■ **Requirement**
Please output the data exactly, minus pictures.

■ **Data under study**
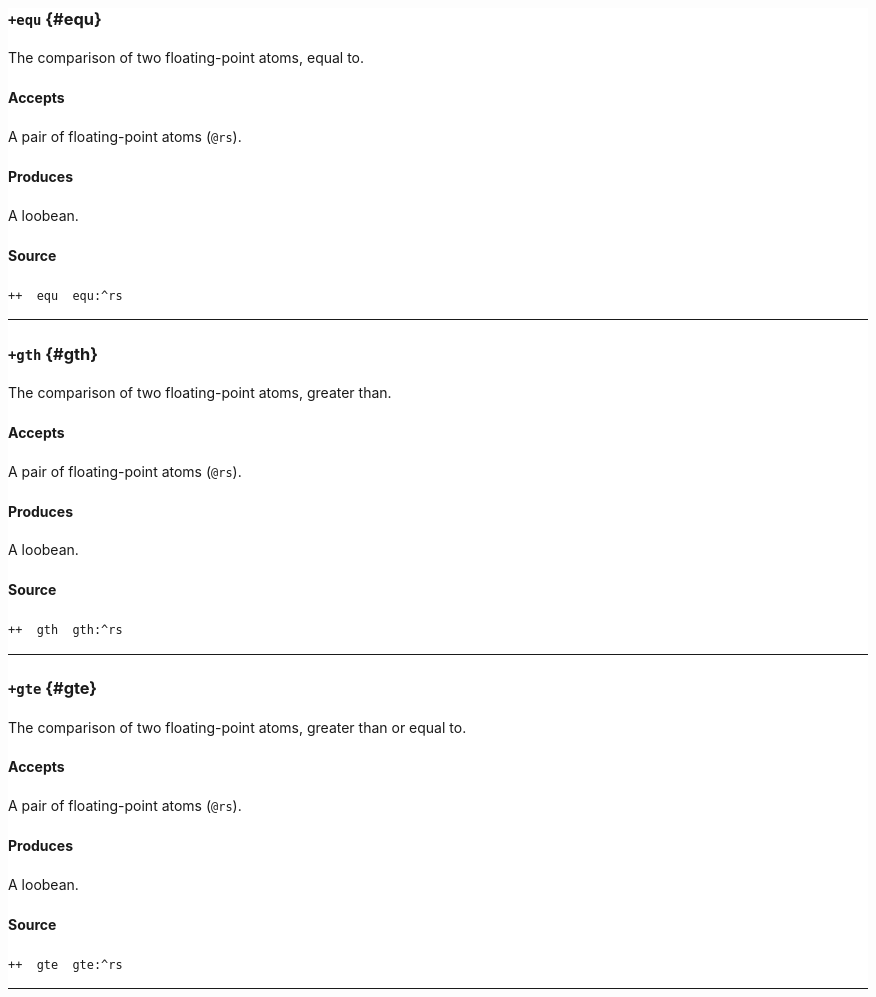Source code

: 
### `+equ` {#equ}

The comparison of two floating-point atoms, equal to.

#### Accepts

A pair of floating-point atoms (`@rs`).

#### Produces

A loobean.

#### Source

```hoon
++  equ  equ:^rs
```

---

### `+gth` {#gth}

The comparison of two floating-point atoms, greater than.

#### Accepts

A pair of floating-point atoms (`@rs`).

#### Produces

A loobean.

#### Source

```hoon
++  gth  gth:^rs
```

---

### `+gte` {#gte}

The comparison of two floating-point atoms, greater than or equal to.

#### Accepts

A pair of floating-point atoms (`@rs`).

#### Produces

A loobean.

#### Source

```hoon
++  gte  gte:^rs
```

---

■ **Answer to this problem**
Source code

: 
### `+equ` {#equ}

The comparison of two floating-point atoms, equal to.

#### Accepts

A pair of floating-point atoms (`@rs`).

#### Produces

A loobean.

#### Source

```hoon
++  equ  equ:^rs
```

---

### `+gth` {#gth}

The comparison of two floating-point atoms, greater than.

#### Accepts

A pair of floating-point atoms (`@rs`).

#### Produces

A loobean.

#### Source

```hoon
++  gth  gth:^rs
```

---

### `+gte` {#gte}

The comparison of two floating-point atoms, greater than or equal to.

#### Accepts

A pair of floating-point atoms (`@rs`).

#### Produces

A loobean.

#### Source

```hoon
++  gte  gte:^rs
```

---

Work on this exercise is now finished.